A Virginia man who was charged for smashing the glass of a door at the U.S. Capitol on Jan. 6, 2021, was sentenced to eight years in prison Thursday.
Zachary Jordan Alam, 32, was convicted of eight felonies and three misdemeanor offenses last year, broke the glass panes of the Speaker’s Lobby door with a black helmet. The offense came shortly before Ashli Babbitt, an Air Force veteran, tried to climb through the broken area and was shot by a Capitol Police officer.
The shooting, which was captured on video, transformed Babbitt into a martyr for the political right, which has portrayed her killing as unjust.
U.S. District Judge Dabney L. Friedrich sentenced Alam, of Centreville, Va. to eight years in prison on Thursday, 36 months of supervised release and ordered him to pay $4,484 in restitution, according to the press release from the U.S. Attorney’s Office for the District of Columbia.
“A significant sentence is needed ‘to afford adequate deterrence to criminal conduct’ by others. The need to deter others is especially strong in cases involving domestic terrorism, which the breach of the Capitol certainly was,” prosecutors said in the court filing.
Alam, who attended President-elect Trump’s “Stop the Steal” rally earlier that day, assisted other rioters in scaling barriers. While inside the Capitol building, he threw a red velvet rope from a balcony at police officers and tried to kick a door on the 4th floor of the building.
FBI arrested Alam on Jan. 30, 2021, in Denver, Pa. according to the release.

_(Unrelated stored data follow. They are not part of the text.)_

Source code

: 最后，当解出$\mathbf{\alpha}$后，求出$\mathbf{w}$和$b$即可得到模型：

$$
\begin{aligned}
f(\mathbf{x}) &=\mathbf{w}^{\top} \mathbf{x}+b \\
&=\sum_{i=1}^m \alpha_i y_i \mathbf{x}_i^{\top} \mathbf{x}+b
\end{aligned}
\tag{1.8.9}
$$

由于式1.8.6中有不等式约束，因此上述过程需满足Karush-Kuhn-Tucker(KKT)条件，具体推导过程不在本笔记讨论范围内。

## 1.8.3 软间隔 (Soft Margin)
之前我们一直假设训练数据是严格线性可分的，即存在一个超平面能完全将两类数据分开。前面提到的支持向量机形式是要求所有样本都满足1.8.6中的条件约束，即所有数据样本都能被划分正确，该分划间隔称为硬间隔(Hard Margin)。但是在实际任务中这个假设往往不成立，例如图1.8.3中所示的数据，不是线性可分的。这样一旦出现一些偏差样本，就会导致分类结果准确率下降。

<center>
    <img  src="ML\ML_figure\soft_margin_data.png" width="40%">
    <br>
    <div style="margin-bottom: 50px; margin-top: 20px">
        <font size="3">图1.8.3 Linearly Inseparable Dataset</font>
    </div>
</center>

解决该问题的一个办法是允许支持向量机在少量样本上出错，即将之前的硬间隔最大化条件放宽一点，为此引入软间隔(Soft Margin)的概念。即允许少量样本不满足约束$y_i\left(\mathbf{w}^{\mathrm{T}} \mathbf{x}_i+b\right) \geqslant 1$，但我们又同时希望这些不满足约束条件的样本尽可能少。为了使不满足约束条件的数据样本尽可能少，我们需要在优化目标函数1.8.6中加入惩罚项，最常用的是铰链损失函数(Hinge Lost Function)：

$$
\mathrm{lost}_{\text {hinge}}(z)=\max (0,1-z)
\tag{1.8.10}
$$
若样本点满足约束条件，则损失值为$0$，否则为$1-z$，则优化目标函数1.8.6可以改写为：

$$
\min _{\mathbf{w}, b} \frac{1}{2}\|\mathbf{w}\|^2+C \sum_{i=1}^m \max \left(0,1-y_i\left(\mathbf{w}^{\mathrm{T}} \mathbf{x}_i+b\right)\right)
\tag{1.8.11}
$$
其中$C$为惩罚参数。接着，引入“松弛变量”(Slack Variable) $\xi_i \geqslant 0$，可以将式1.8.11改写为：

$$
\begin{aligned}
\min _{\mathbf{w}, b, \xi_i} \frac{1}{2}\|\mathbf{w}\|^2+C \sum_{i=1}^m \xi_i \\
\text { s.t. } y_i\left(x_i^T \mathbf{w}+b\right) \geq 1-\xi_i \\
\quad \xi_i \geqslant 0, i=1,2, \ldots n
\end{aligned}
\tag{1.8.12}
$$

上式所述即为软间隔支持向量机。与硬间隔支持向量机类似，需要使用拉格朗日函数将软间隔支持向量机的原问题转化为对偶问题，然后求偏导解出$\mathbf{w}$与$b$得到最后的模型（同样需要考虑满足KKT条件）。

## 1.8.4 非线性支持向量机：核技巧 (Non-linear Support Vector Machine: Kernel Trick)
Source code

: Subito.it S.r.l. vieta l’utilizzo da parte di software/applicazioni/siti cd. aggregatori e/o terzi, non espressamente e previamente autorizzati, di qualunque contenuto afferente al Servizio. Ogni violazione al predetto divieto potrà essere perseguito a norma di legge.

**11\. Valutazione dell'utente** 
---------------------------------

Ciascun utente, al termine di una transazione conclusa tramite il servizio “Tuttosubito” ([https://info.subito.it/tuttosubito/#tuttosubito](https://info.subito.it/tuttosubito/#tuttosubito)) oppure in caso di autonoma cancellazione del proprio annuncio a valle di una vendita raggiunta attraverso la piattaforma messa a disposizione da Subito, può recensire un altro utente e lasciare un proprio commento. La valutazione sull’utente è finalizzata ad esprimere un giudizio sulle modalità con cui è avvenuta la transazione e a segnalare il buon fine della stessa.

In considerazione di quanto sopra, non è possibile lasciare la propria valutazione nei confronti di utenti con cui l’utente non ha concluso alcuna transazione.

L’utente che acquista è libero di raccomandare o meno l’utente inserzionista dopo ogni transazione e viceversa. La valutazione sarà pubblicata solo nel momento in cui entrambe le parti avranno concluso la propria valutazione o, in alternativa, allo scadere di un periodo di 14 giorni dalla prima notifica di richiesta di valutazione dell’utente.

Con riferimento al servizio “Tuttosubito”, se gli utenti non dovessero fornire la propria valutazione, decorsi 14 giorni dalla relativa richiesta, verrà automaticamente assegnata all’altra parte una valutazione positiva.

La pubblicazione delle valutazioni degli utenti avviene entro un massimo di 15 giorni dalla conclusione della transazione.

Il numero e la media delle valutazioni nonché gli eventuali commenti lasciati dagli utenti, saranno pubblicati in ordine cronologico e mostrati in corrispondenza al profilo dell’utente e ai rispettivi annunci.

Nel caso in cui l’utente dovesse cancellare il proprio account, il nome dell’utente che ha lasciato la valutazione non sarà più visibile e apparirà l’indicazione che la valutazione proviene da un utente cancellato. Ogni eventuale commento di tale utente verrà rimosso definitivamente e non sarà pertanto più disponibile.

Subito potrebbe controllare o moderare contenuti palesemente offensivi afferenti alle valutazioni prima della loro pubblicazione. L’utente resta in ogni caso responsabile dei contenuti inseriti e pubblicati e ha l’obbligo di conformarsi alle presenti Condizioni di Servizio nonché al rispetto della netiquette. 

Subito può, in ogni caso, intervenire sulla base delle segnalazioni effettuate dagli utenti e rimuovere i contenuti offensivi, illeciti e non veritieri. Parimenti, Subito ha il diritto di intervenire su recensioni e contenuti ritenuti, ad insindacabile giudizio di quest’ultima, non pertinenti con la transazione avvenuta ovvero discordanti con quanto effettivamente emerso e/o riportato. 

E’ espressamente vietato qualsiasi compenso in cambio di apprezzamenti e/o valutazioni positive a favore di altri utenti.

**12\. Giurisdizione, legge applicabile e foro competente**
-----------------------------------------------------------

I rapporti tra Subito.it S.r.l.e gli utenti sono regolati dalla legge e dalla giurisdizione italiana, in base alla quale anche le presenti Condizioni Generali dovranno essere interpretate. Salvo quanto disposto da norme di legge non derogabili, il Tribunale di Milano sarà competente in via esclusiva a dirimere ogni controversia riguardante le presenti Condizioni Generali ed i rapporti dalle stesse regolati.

“I believe in my heart that I was doing the right thing,” Alam said in court, The Associated Press reported. “Sometimes you have to break the rules to do what’s right.”
Since the Jan. 6 attack on the Capitol, over 1,500 rioters have been charged in nearly all 50 states — including nearly 600 who were charged for felonies related to assaulting or impeding law enforcement.
Trump, who was declared the winner of the 2024 presidential election early Wednesday, vowed throughout his campaign that he would pardon the rioters. Now, the Jan. 6 defendants and their attorneys are hoping he keeps that promise.